Hugo De Stoop thinks a marriage that would link an oil transport company and CMB’s “futuristic” projects in hydrogen technologies is lame. “I wouldn’t want anything better than Alexander to implement his plans in this area. But merging their activities with ours would be toxic. Both for workers and seafarers and for shareholders. CMB.Tech remains a start-up that doesn’t make any money yet.”

Some also think that the environmentally conscious credo of the CMB boss should be put into perspective. “Alexander is not an offshoot of Greenpeace. Two years ago, CMB was still being sued for illegal ship wrecking in Bangladesh. Fortunately, the company won the case.”

To achieve his goals, Alexander Saverys continued to expand his position in the capital of Euronav. And at the same time as this increase in power, he will mobilize the entire family network – with his brothers Ludovic and Michaël, without forgetting their father Marc, the patriarch who still has a word about CMB’s strategy – to block the merger of his eternal rival Fredriksen.

Virginie Saverys.
©Cedric Gerbehaye

And the Network is extensive. In international shipping, the Saverys family is known for their entrepreneurial spirit, decades of experience in the industry, speed of closing deals, willingness to take risks and ability to capitalize on new trends. By always relying on his long-term vision. The family often thinks three or four moves ahead. Like a chess master.

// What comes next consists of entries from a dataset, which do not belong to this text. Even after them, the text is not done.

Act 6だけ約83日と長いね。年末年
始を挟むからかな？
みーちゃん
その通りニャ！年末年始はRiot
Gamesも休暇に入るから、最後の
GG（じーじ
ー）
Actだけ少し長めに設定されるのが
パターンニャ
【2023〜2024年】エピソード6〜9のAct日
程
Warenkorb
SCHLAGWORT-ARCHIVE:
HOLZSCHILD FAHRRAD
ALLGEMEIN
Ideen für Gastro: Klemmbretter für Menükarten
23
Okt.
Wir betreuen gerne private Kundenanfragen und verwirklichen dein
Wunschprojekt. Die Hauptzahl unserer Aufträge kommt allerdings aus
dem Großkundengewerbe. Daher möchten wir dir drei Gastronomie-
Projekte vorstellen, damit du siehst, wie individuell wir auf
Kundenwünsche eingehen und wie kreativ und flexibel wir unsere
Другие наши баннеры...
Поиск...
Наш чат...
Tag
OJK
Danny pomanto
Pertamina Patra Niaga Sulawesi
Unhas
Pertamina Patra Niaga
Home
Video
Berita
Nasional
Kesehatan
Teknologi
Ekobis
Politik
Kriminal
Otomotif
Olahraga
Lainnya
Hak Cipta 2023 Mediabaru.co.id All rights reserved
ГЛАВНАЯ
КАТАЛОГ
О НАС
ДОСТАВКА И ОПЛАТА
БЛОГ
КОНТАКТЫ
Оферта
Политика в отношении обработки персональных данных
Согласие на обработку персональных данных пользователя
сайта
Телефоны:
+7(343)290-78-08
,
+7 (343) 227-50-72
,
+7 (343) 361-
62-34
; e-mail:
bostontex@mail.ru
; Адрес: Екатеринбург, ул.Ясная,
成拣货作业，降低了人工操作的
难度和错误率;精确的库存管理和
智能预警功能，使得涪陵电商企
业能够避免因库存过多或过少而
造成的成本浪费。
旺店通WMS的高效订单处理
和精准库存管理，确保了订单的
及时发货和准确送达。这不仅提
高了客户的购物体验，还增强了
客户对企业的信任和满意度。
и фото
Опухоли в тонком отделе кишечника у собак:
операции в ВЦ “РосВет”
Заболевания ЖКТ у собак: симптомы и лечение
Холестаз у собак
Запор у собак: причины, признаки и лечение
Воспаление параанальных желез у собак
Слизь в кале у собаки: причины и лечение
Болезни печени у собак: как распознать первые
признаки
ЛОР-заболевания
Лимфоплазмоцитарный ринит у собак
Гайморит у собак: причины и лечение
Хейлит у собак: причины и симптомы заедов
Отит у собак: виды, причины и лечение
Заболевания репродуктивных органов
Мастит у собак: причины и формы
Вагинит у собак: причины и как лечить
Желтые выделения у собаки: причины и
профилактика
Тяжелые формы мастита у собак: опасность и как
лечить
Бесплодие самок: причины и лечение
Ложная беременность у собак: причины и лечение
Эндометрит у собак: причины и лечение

Worthy representative of the seventh Saverys generation, Alexander understood the need for shipping to embark on a sustainable path. For example, CMB recently acquired a huge piece of land in Namibia to build a solar park and a hydrogen and ammonia plant. He wants to transport the green electricity produced there to Europe by ship. However, this CMB.Tech project needs significant capital to reach cruising speed.

Basilica Aloy.
©SISKA VANDECASTEELE

Could Alexander reach out to the other family members for funding? The odds are bad.

Her aunt Virginie has long retired to Tuscany, where she manages the renowned Avignonesi winery. Six years ago she bought her fleet of six bulk carriers, EBE, a “small” business that she entrusted to her son, Basile Aloy.

As for his uncle Nicolas Saverys, he has other fish to fry at Exmarwhose prospects are promising again thanks to the rise in gas prices.

Nicholas Saverys.
©Diego Franssens

At Euronav’s general meeting in May, the extension of the terms of office of three of the five directors will be on the agenda. The Saverys will try to get their nominees on the council. Next they will try to block the Frontline project and enforce their merger plan with CMB.Tech. But, to do so, they must obtain a majority of 75% of the votes.

Hugo De Stoop warns shareholders: If they decide to marry CMB.Tech, they can tick their dividends. But he is not worried: “We know that the vast majority of shareholders support our project.”

“It promises rough seas for Euronav,” remarked a member of the Saverys family this week.